What do you predict as the future of travel?  Given British Airways has proposed 12,000 redundancies, most aircraft around the world are grounded, and many airlines saying it will be up to three years until traffic returns to 2019 levels, it doesn’t look likely there will be a recovery anytime soon.

When do you think travel will return?  Here at Progressive Travel Recruitment, we all have different opinions on the future of travel and when the industry will bounce back, but, for me, I can see it taking it longer as each day passes.  I have holidays booked; luckily, I’ve managed to postpone.  Understandably, people want to feel safe when travelling, but, deep-down, don’t we all just wish we could get away?

 

How will the consumer will respond?

I think people will remain cautious about travelling in the near future, until lockdowns are eased around the world. Even then, they may be more conscious about the risks of Covid-19 returning, and indeed the practicality of social distancing (impossible?) when travelling.  With an unprecedented rise in unemployment, there’s also the question of consumer affordability to consider.  Will this affect pricing?  Perhaps, but with an anticipated squeeze on capacity, maybe not.

 

The impact on the environment

We’ve all seen the impact the dramatic drop in travel has had on pollution, read stories about how the virus has led to cleaner air (when’s the last time you saw a plane go overhead?), wildlife reclaiming land, and waters less-polluted.  Will this be a turning point for real action to be taken on the harm we’ve been doing to the planet? There are talks that the some governments may only support struggling airlines if they act on their environmental impact.

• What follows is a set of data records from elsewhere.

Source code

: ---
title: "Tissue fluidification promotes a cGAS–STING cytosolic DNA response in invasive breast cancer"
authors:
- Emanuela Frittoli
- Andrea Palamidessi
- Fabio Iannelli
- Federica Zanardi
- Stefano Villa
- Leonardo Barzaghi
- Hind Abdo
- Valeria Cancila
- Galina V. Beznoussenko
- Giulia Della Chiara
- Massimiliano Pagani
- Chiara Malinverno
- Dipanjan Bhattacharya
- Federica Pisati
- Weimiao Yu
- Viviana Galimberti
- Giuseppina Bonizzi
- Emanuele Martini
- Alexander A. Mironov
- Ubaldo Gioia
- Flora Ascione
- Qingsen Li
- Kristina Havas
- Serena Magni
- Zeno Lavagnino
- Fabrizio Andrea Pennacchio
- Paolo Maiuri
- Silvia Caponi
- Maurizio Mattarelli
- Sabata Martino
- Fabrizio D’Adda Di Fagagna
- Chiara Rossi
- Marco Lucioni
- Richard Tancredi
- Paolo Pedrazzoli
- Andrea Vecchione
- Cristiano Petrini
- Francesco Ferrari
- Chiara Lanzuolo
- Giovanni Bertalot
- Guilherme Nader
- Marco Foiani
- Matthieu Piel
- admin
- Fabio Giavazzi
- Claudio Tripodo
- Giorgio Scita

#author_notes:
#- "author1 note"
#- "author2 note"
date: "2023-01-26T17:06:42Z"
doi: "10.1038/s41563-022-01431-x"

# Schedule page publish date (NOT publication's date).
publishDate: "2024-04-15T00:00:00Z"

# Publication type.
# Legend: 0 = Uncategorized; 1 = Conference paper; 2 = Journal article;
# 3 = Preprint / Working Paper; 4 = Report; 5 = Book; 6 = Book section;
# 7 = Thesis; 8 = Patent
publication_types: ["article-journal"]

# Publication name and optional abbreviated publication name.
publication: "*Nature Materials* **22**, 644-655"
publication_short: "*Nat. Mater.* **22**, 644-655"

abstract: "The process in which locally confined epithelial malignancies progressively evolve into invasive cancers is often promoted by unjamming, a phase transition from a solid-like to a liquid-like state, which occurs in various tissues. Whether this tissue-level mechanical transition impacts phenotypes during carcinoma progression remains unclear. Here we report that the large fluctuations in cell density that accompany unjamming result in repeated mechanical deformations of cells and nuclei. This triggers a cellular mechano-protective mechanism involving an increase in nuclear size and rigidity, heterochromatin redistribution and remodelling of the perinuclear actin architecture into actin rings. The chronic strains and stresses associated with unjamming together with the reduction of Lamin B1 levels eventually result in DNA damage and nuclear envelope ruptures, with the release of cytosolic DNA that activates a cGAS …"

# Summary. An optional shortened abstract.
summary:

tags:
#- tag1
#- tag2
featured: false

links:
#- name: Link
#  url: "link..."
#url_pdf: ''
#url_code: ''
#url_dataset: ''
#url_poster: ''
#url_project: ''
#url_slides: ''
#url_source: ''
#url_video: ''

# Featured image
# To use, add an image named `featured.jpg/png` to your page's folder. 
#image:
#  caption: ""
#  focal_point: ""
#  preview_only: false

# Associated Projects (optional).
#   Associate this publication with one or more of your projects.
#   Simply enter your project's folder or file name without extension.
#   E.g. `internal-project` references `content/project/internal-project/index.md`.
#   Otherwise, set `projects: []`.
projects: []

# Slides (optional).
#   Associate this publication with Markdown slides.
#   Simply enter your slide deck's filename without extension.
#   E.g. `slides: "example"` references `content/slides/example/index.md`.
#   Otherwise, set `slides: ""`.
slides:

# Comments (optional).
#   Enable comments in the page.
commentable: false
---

Uber air greener way to travel. Progressive Travel Recruitment blog.Will the consumer be more conscious about their carbon footprint?

 

The future of travel agents

I hear all sorts of stories where travel agents are working hard (often without any income), struggling with amendments, cancelled bookings and refunds, and having to pay their commission back. Many travel companies have been forced to furlough staff, yet their workloads have increased massively.

 

Given what I’ve written above about the environment and consumer carbon footprint, will agents start to identify operators and suppliers that truly are behind minimising the effect business and leisure travel has on the environment, or are we all just looking to get back to some kind of ‘how we were before’?

Travel will return, but most probably in a different form.

Just what will the future of travel look like?